Derlei Akten können auf zwei Arten geschrieben werden: matnat bari (Schenkung zwischen Lebenden) und matnat schegiw méra (Schenkung kurz vor dem Tod auf dem Sterbebett).

Schenkung zwischen den Lebenden

Bei Schenkung in der Art von matnat bari ist es ausdrücklich erforderlich, dass im Testament eine ausdrückliche Willensäußerung von Übergang von Eigentum (kinjan) vermerkt wird, oder dass man die Dinge auf EINE der Arten, die als kinjan (eine formelle Tat des Schenkens) gelten, regelt, oder man bestätigt, dass man die Angelegenheit rechtsgültig dem Begünstigten in sein Eigentum hat zukommen lassen (laut den Poskim (Entscheider), die meinen, dass Anerkennung (kinjan odieta“) eine rechtmäßige Art von Schenken darstellt).

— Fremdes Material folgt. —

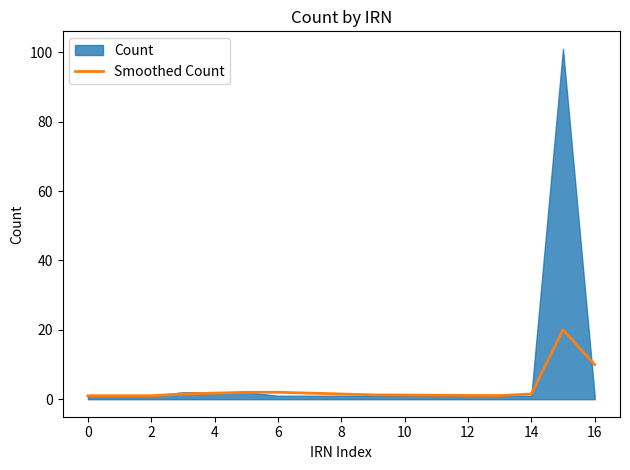

What is the highest value of the Smoothed Count series?

20.0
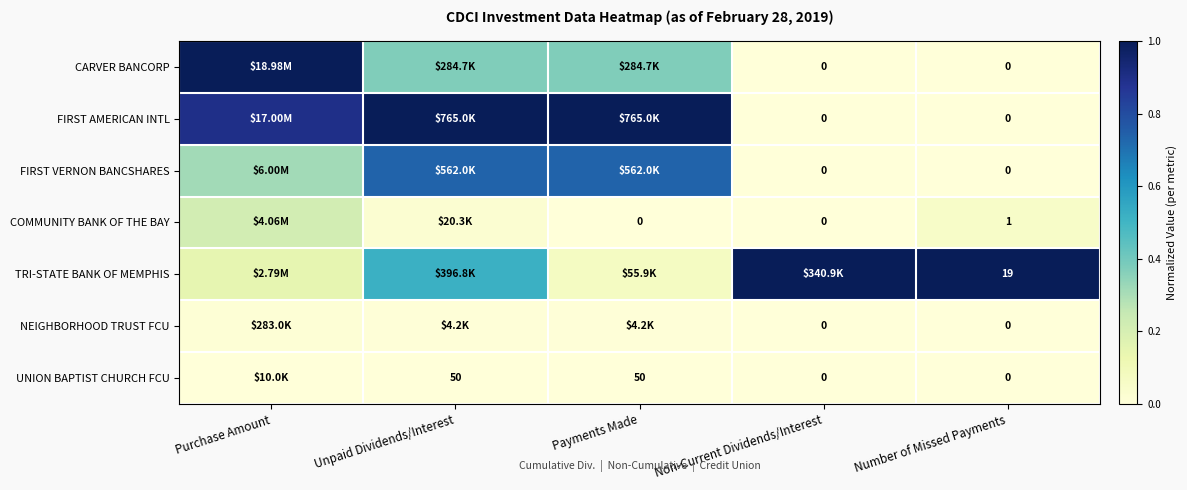

How many values in COMMUNITY BANK OF THE BAY are above zero?

3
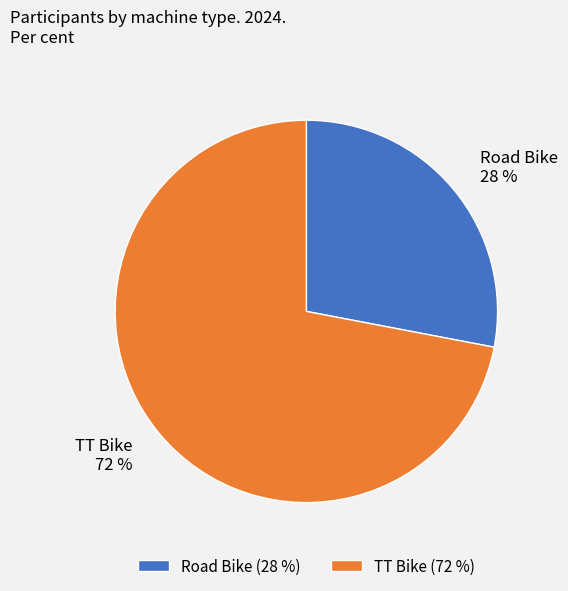

What is the ratio of the value at TT Bike to the value at Road Bike?

2.6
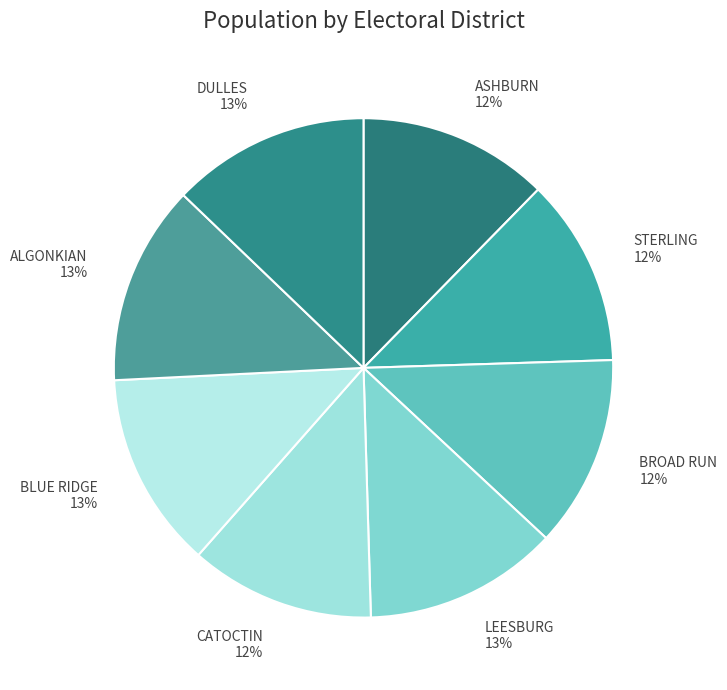

Is it true that STERLING is 12% of the pie?

True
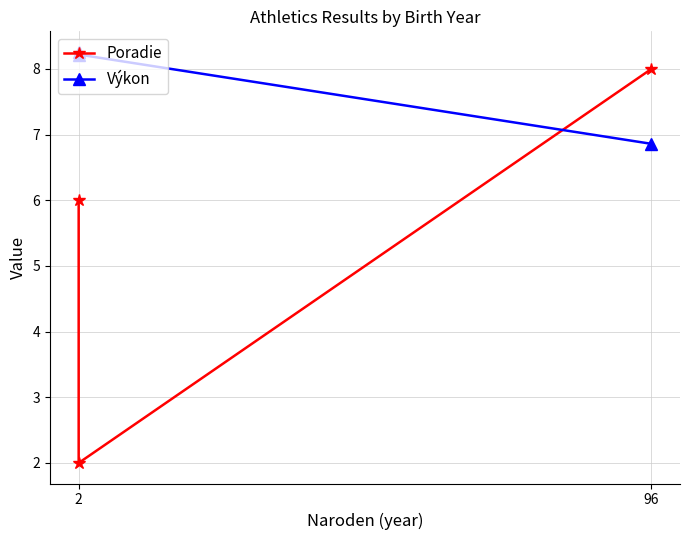

At how many categories does at least one series exceed 4?

3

Ich gebe zu, dass es eine komplizierte oder verzwickte Materie ist, aber wir haben hierfür einfache Formulierungen in Deutsch, die auf Anfrage lieferbar sind. Auf diese Art und Weise haben unsere Chachamim das Jüdische Gesetz dem sekularen Staatsgesetz angepasst, im Hinblick auf die Umsetzung ins Praktische.